The long days without enough rest began to tell on my husband. He caught a cold, but he brushed it off, saying there was no one to take his place at work. He’d hired a couple of teenagers; however, instead of scrubbing floors and washing dishes, they liked to slip into the small arcade the Tribal leaders had requested be added to the restaurant’s meeting room. They would play pinball until someone forced them back to work.
A few days later, my husband’s partner sent word that my husband had collapsed on the kitchen floor. He had trouble breathing, and he was burning up. With no one to call for help, I loaded the kids in our little Volkswagen, drove the mile to the restaurant, and picked up my husband. The local hospital refused to see him because he wasn’t Navajo, but they told me the location of a Baptist medical missionary a few miles down a dirt road on the other side of town. When I found the place, I left the baby in his infant seat and his sister in the back seat looking at her books. In those days, I had no car seats to keep them safe.

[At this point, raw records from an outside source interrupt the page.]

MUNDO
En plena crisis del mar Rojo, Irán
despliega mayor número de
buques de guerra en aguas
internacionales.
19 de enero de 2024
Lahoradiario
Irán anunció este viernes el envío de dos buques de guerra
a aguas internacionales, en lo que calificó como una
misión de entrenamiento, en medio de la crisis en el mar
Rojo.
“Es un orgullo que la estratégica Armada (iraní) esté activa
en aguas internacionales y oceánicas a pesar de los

The doc helped me support/carry my almost unconscious husband into his little trailer. His fever now 106 degrees, the doctor told me my husband would die unless I got him to a hospital in Albuquerque—a two-and-a-half-hour drive, a good part of it on dirt roads. No such thing as an ambulance nearby. The doc started my husband on antibiotics, called ahead (he actually had a telephone, rare on the reservation) to tell the emergency room we were coming. He also called my folks to meet us there and take my babies. We lowered my husband into the passenger seat. I wrapped the baby up tightly and put him my husband’s lap. Then I started to drive.
I kept talking to my husband, reminding him not to drop the baby, but his eyes would roll back in his head and his muscles relax. Several times I had to stop the car and re-wrap his arms around the baby to keep the child from rolling off his father’s lap onto the floor. Daughter #1 was scared and started to cry. I joined her, both of us with tears streaming down our faces–the road in front of us became a blurred vision through the dust and the tears. There was no traffic at all. Nothing on the 35 miles until we hit Interstate 40. I pushed the gas to the floor and raced for help.

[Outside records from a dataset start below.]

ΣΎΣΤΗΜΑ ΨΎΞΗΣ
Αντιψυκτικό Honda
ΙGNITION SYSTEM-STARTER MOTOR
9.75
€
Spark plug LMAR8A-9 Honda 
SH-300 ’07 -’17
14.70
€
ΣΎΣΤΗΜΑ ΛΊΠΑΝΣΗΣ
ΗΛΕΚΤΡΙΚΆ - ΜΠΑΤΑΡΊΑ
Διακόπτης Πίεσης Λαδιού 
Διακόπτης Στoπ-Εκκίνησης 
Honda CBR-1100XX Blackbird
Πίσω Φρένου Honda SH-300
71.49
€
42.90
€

My husband did almost die. The docs in the emergency room said a few more hours, and he wouldn’t have made it. He was in intensive care for more than a week, another week on the regular floor, then home to my parents’ house where it was a long time before he could breath without panting.
We lost the restaurant because our partner couldn’t do it alone. Probably for the best, as I understand it is owned by members of the Tribe, and last I heard, it was still serving my favorite Navajo tacos.
But when I read about the reservations which are being hit so hard by the COVID virus, my heart aches. Medical care for the Tribes hasn’t changed much in the last 50 years. It’s time to fix that.